El gobierno recogió el guante, tildando de “sesgado” al trabajo periodístico pero reconociendo la problemática. Sin embargo pateó la pelota haciendo hincapié en qué harían los otros partidos y los gremios docentes en este contexto.
Un docente de Cochinoca se metió en la controversia señalando que toda esta situación lleva a un inconveniente mucho mayor: el desarraigo cultural, es decir despoblar territorios para el avance de la minería.
Comunidades opinaron sobre el cierre de escuelas
Esta última idea fue retomada por Carlos Chuychuy, maestro jubilado y referente de la comunidad de Lumara (Cochinoca), quien también planteó la idea de cierres de establecimientos y una relación directa con el avance de intereses extractivitas.
Expuso que su comunidad perdió su escuela primaria hace más de 15 años "de la noche a la mañana", obligando a los niños a trasladarse a Abra Pampa.

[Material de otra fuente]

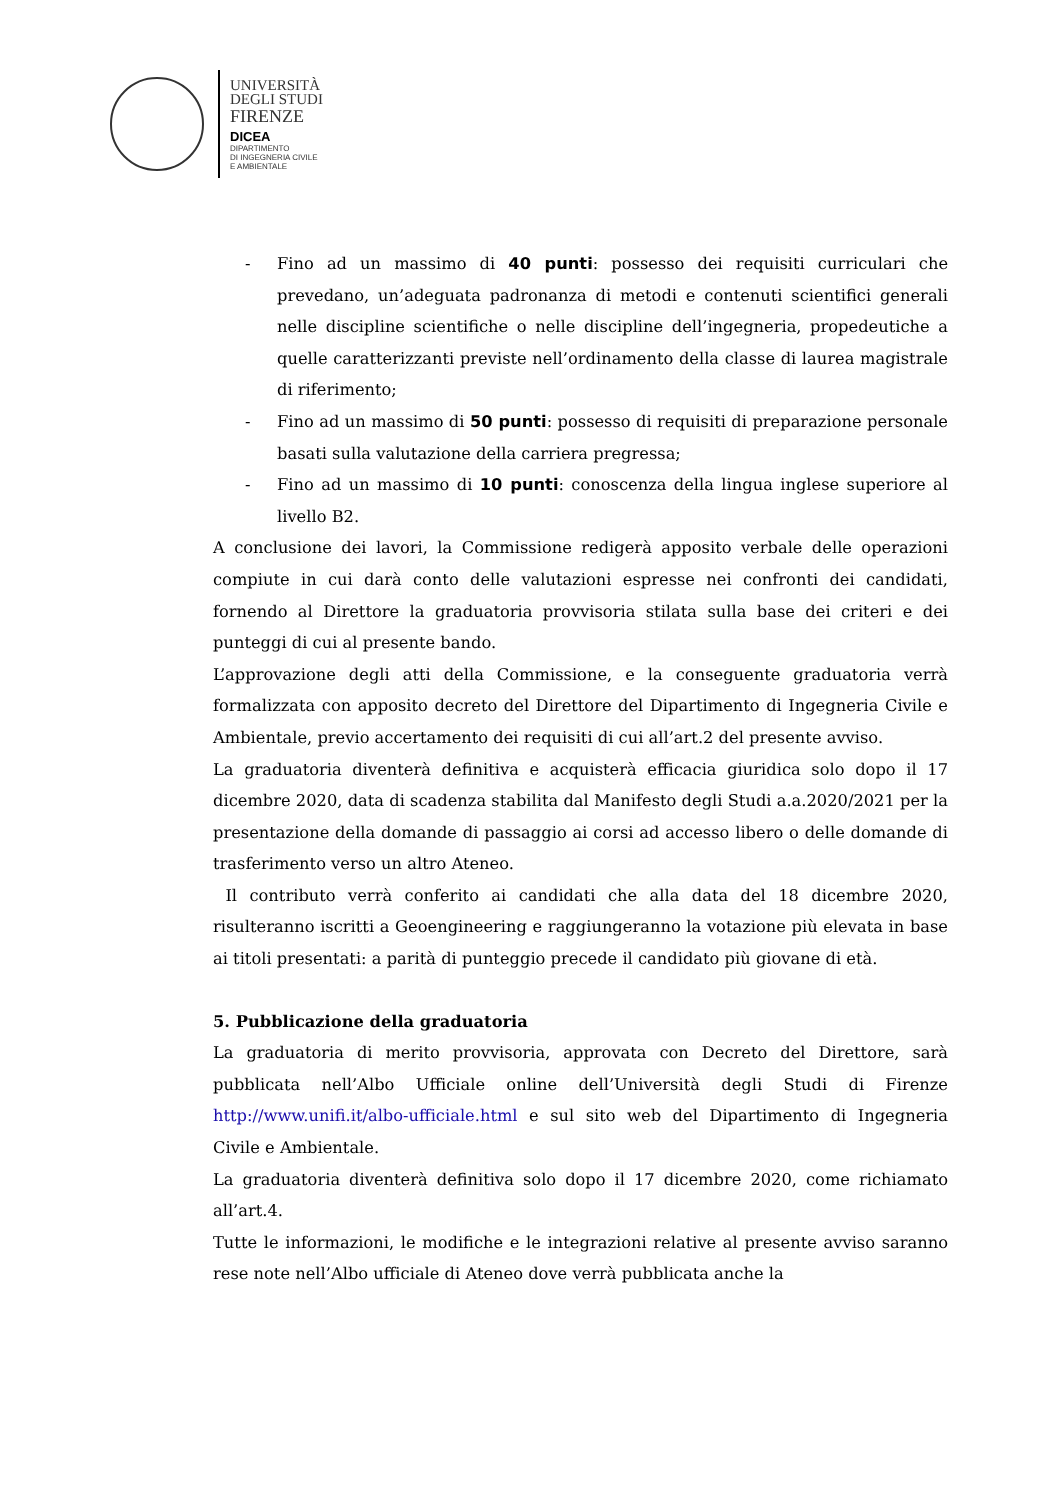UNIVERSITÀ
DEGLI STUDI
FIRENZE
DICEA
DIPARTIMENTO
DI INGEGNERIA CIVILE
E AMBIENTALE
- Fino ad un massimo di 40 punti: possesso dei requisiti curriculari che prevedano, un’adeguata padronanza di metodi e contenuti scientifici generali nelle discipline scientifiche o nelle discipline dell’ingegneria, propedeutiche a quelle caratterizzanti previste nell’ordinamento della classe di laurea magistrale di riferimento;
- Fino ad un massimo di 50 punti: possesso di requisiti di preparazione personale basati sulla valutazione della carriera pregressa;
- Fino ad un massimo di 10 punti: conoscenza della lingua inglese superiore al livello B2.
A conclusione dei lavori, la Commissione redigerà apposito verbale delle operazioni compiute in cui darà conto delle valutazioni espresse nei confronti dei candidati, fornendo al Direttore la graduatoria provvisoria stilata sulla base dei criteri e dei punteggi di cui al presente bando.
L’approvazione degli atti della Commissione, e la conseguente graduatoria verrà formalizzata con apposito decreto del Direttore del Dipartimento di Ingegneria Civile e Ambientale, previo accertamento dei requisiti di cui all’art.2 del presente avviso.
La graduatoria diventerà definitiva e acquisterà efficacia giuridica solo dopo il 17 dicembre 2020, data di scadenza stabilita dal Manifesto degli Studi a.a.2020/2021 per la presentazione della domande di passaggio ai corsi ad accesso libero o delle domande di trasferimento verso un altro Ateneo.
Il contributo verrà conferito ai candidati che alla data del 18 dicembre 2020, risulteranno iscritti a Geoengineering e raggiungeranno la votazione più elevata in base ai titoli presentati: a parità di punteggio precede il candidato più giovane di età.
5. Pubblicazione della graduatoria
La graduatoria di merito provvisoria, approvata con Decreto del Direttore, sarà pubblicata nell’Albo Ufficiale online dell’Università degli Studi di Firenze http://www.unifi.it/albo-ufficiale.html e sul sito web del Dipartimento di Ingegneria Civile e Ambientale.
La graduatoria diventerà definitiva solo dopo il 17 dicembre 2020, come richiamato all’art.4.
Tutte le informazioni, le modifiche e le integrazioni relative al presente avviso saranno rese note nell’Albo ufficiale di Ateneo dove verrà pubblicata anche la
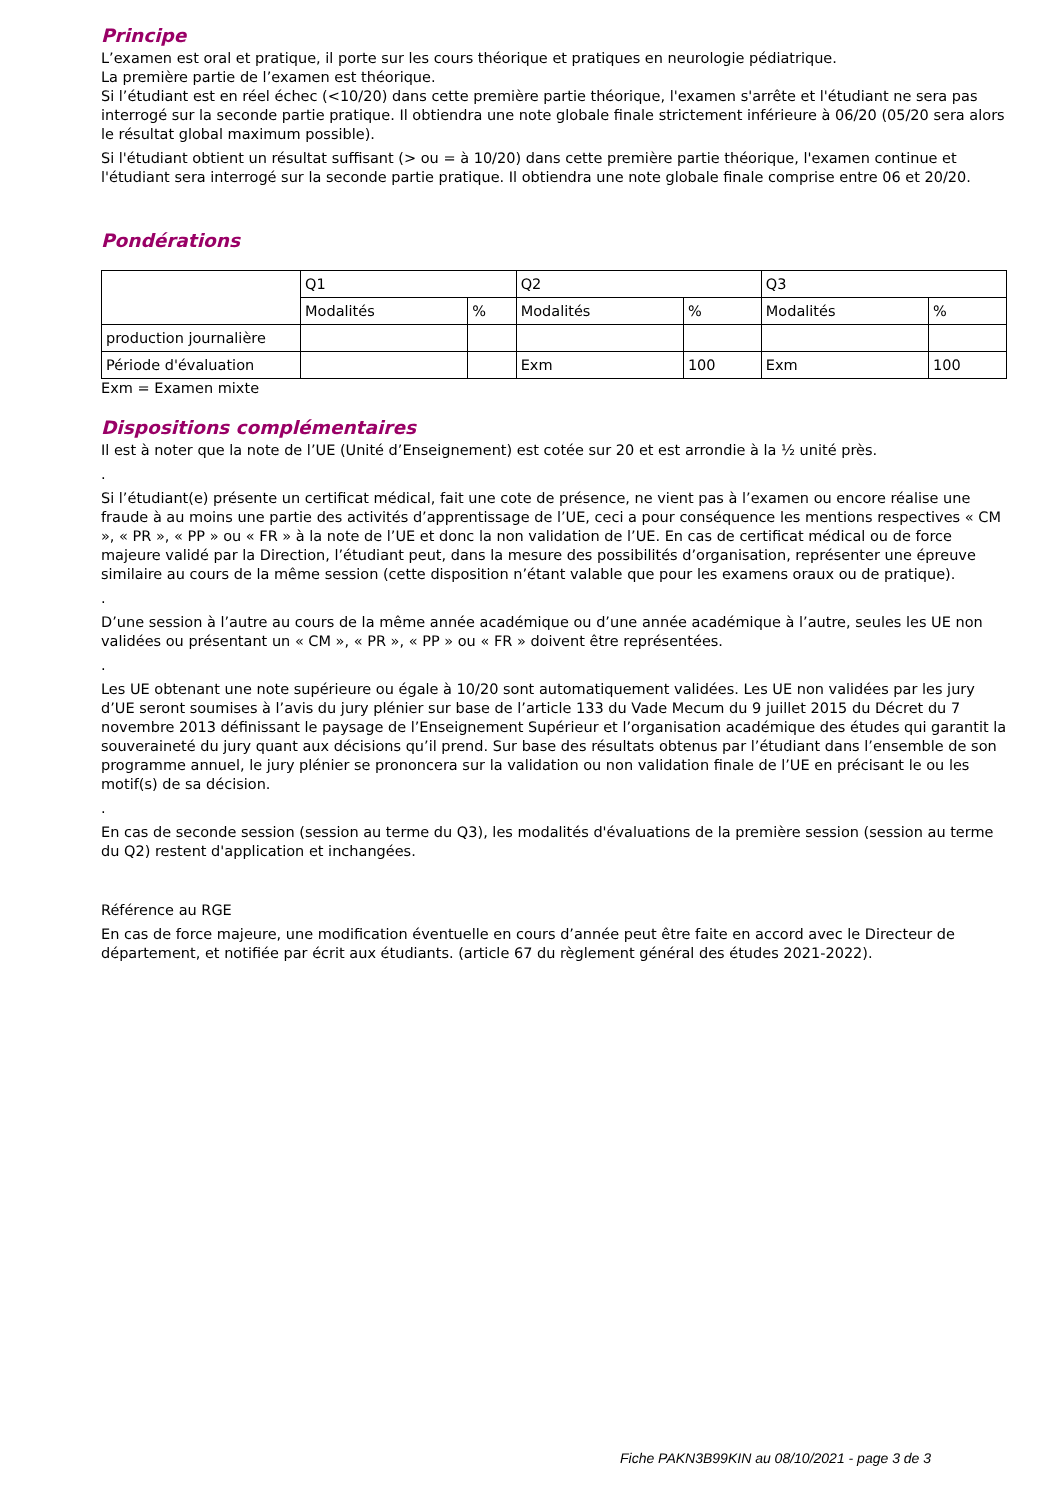Principe
L’examen est oral et pratique, il porte sur les cours théorique et pratiques en neurologie pédiatrique.
La première partie de l’examen est théorique.
Si l’étudiant est en réel échec (<10/20) dans cette première partie théorique, l'examen s'arrête et l'étudiant ne sera pas interrogé sur la seconde partie pratique. Il obtiendra une note globale finale strictement inférieure à 06/20 (05/20 sera alors le résultat global maximum possible).
Si l'étudiant obtient un résultat suffisant (> ou = à 10/20) dans cette première partie théorique, l'examen continue et l'étudiant sera interrogé sur la seconde partie pratique. Il obtiendra une note globale finale comprise entre 06 et 20/20.
Pondérations
| | Q1 | | Q2 | | Q3 | |
| | Modalités | % | Modalités | % | Modalités | % |
| production journalière | | | | | | |
| Période d'évaluation | | | Exm | 100 | Exm | 100 |
Exm = Examen mixte
Dispositions complémentaires
Il est à noter que la note de l’UE (Unité d’Enseignement) est cotée sur 20 et est arrondie à la ½ unité près.
.
Si l’étudiant(e) présente un certificat médical, fait une cote de présence, ne vient pas à l’examen ou encore réalise une fraude à au moins une partie des activités d’apprentissage de l’UE, ceci a pour conséquence les mentions respectives « CM », « PR », « PP » ou « FR » à la note de l’UE et donc la non validation de l’UE. En cas de certificat médical ou de force majeure validé par la Direction, l’étudiant peut, dans la mesure des possibilités d’organisation, représenter une épreuve similaire au cours de la même session (cette disposition n’étant valable que pour les examens oraux ou de pratique).
.
D’une session à l’autre au cours de la même année académique ou d’une année académique à l’autre, seules les UE non validées ou présentant un « CM », « PR », « PP » ou « FR » doivent être représentées.
.
Les UE obtenant une note supérieure ou égale à 10/20 sont automatiquement validées. Les UE non validées par les jury d’UE seront soumises à l’avis du jury plénier sur base de l’article 133 du Vade Mecum du 9 juillet 2015 du Décret du 7 novembre 2013 définissant le paysage de l’Enseignement Supérieur et l’organisation académique des études qui garantit la souveraineté du jury quant aux décisions qu’il prend. Sur base des résultats obtenus par l’étudiant dans l’ensemble de son programme annuel, le jury plénier se prononcera sur la validation ou non validation finale de l’UE en précisant le ou les motif(s) de sa décision.
.
En cas de seconde session (session au terme du Q3), les modalités d'évaluations de la première session (session au terme du Q2) restent d'application et inchangées.
Référence au RGE
En cas de force majeure, une modification éventuelle en cours d’année peut être faite en accord avec le Directeur de département, et notifiée par écrit aux étudiants. (article 67 du règlement général des études 2021-2022).
Fiche PAKN3B99KIN au 08/10/2021 - page 3 de 3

Los alumnos fueron reubicados en instituciones educativas a 30 o 40 kilómetros de distancia, lo que rompe el vínculo familiar y comunitario.
También mencionó otros intentos de cierre en estas localidades cercanas a la frontera, los cuales fueron resistidos por las comunidades y el equipo de "defendiendo el territorio".
Para Chuchuy, el cierre de colegios no es una cuestión de falta de alumnos, sino una estrategia política: al quitar la escuela, el puesto de salud y la policía, el Estado empuja a las familias a abandonar el campo. Afirmó que sin gente en las tierras, las empresas mineras tienen "vía libre" para operar, especialmente en lo que respecta al uso del agua de los acuíferos y zonas periglaciales.
Su lema es claro: "Donde hay un alumno, hay un derecho", criticando que el gobierno vea la educación rural como un gasto o un favor, cuando es una obligación constitucional.